- Job item
Transcribe exactly, leaving out pictures, the lines from the one that holds "text_box [973, 304, 1836, 974]" through the end of the data below, including both end lines and no others.
** Dataset records follows **
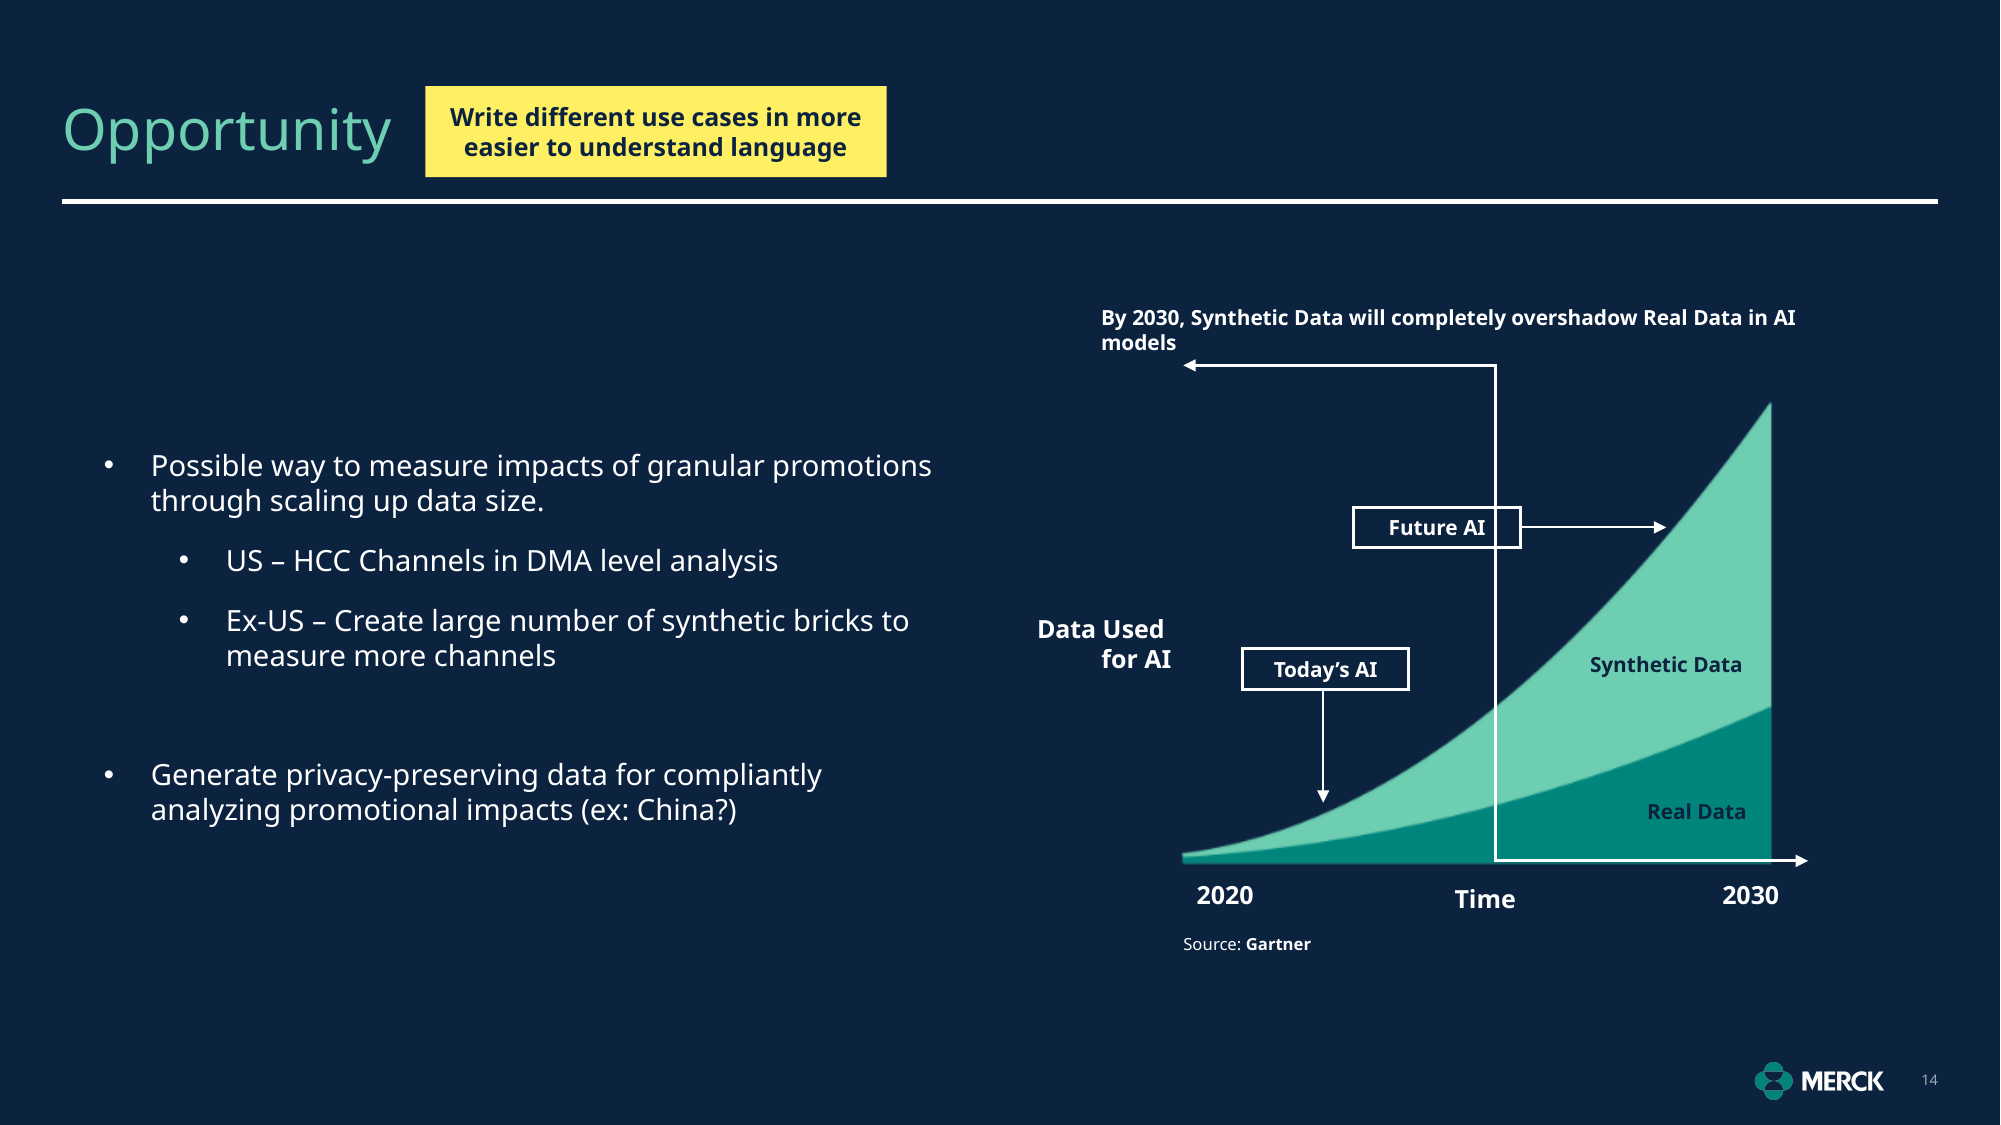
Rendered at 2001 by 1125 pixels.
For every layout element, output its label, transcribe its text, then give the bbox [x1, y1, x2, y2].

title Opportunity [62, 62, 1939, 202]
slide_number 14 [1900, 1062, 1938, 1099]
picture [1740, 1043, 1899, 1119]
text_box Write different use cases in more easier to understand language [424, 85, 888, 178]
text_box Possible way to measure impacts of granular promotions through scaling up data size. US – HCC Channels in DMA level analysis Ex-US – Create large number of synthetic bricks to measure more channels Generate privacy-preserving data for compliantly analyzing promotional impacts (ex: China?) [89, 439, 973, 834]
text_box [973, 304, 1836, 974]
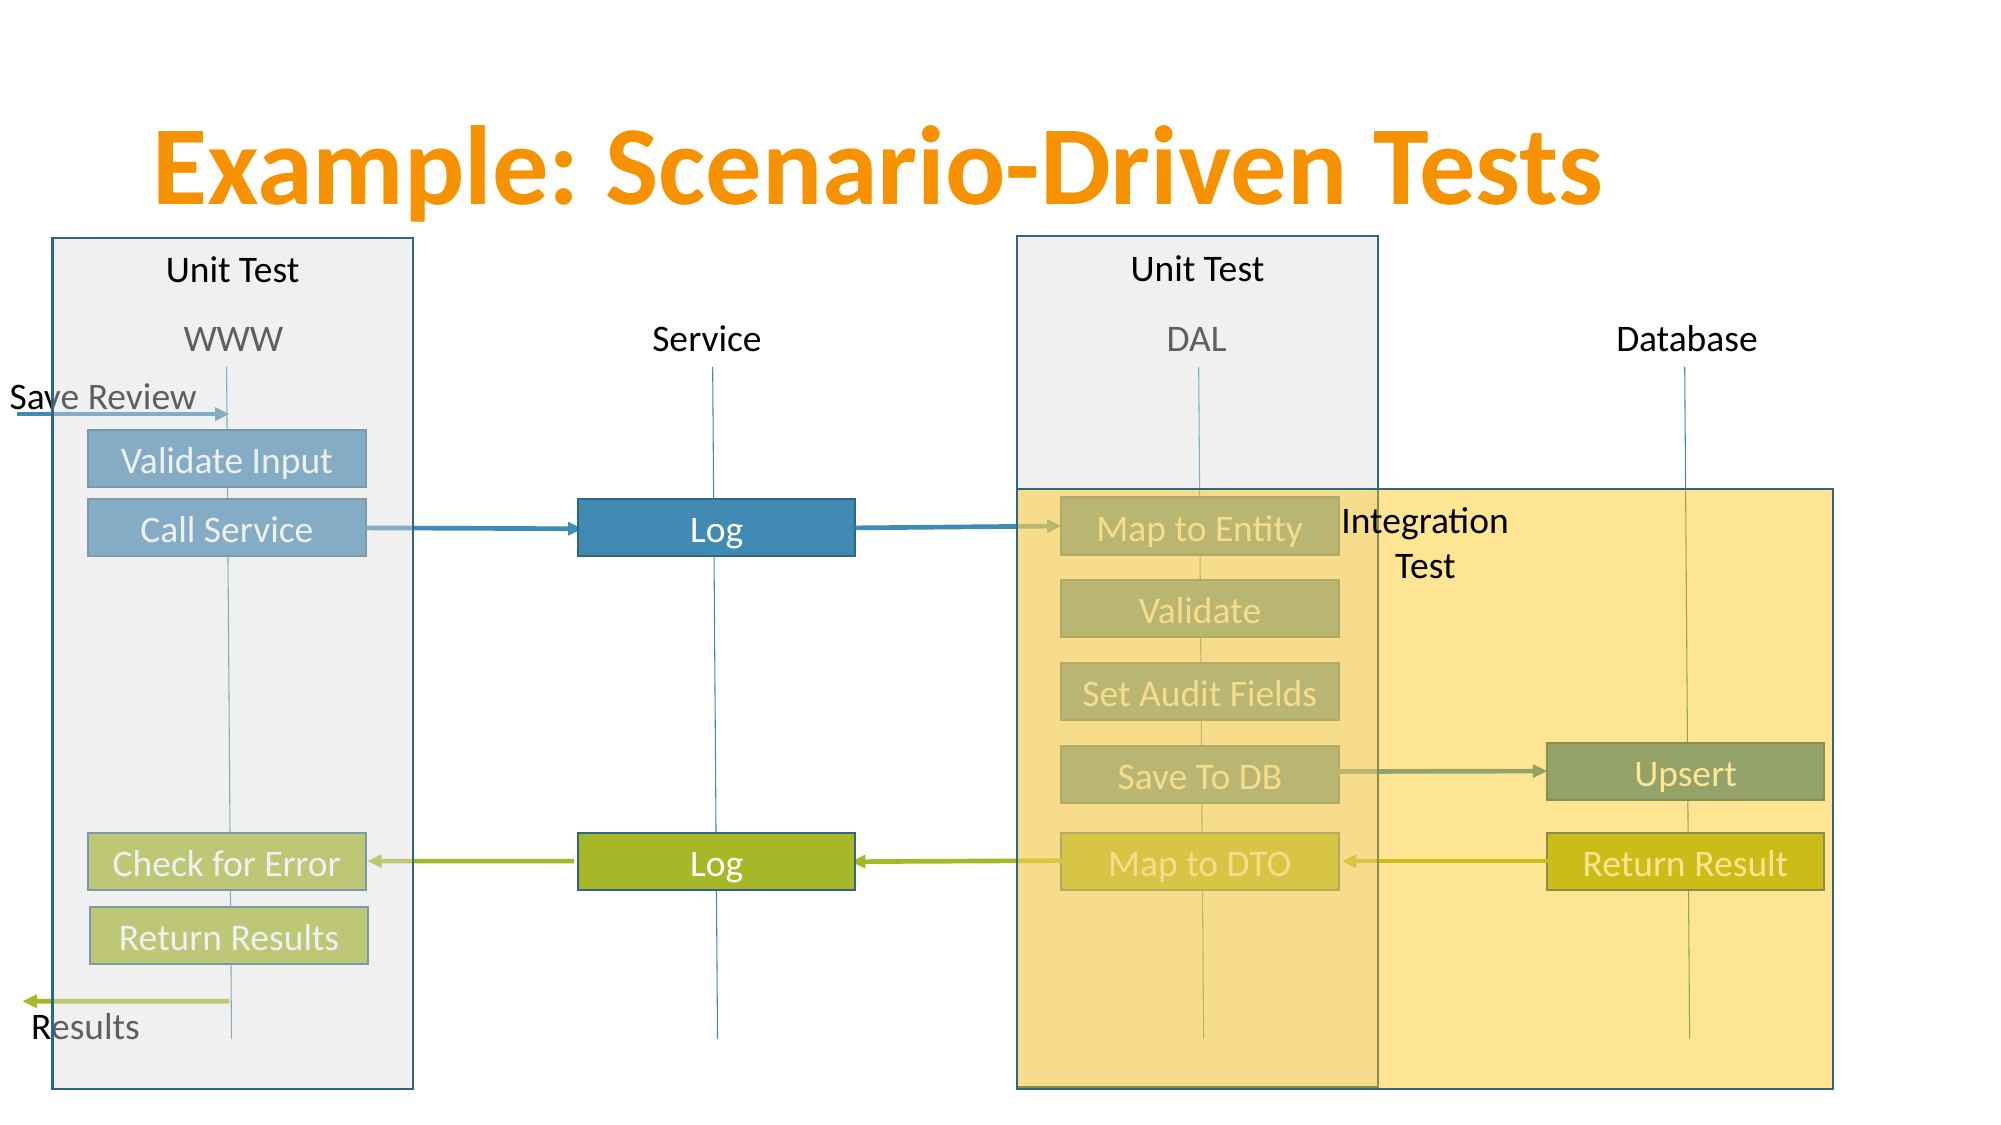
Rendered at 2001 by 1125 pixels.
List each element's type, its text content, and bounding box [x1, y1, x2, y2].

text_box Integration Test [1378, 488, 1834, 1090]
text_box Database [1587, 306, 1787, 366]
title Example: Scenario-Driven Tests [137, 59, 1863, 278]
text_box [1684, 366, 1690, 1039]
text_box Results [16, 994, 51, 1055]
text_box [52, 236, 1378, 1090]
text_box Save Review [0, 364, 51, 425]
** End of Dataset records **
- Answer
text_box [973, 304, 1836, 974]
Rendered at 2001 by 1125 pixels.
List each element's type, its text content, and bounding box [x1, y1, x2, y2].

text_box Integration Test [1378, 488, 1834, 1090]
text_box Database [1587, 306, 1787, 366]
title Example: Scenario-Driven Tests [137, 59, 1863, 278]
text_box [1684, 366, 1690, 1039]
text_box Results [16, 994, 51, 1055]
text_box [52, 236, 1378, 1090]
text_box Save Review [0, 364, 51, 425]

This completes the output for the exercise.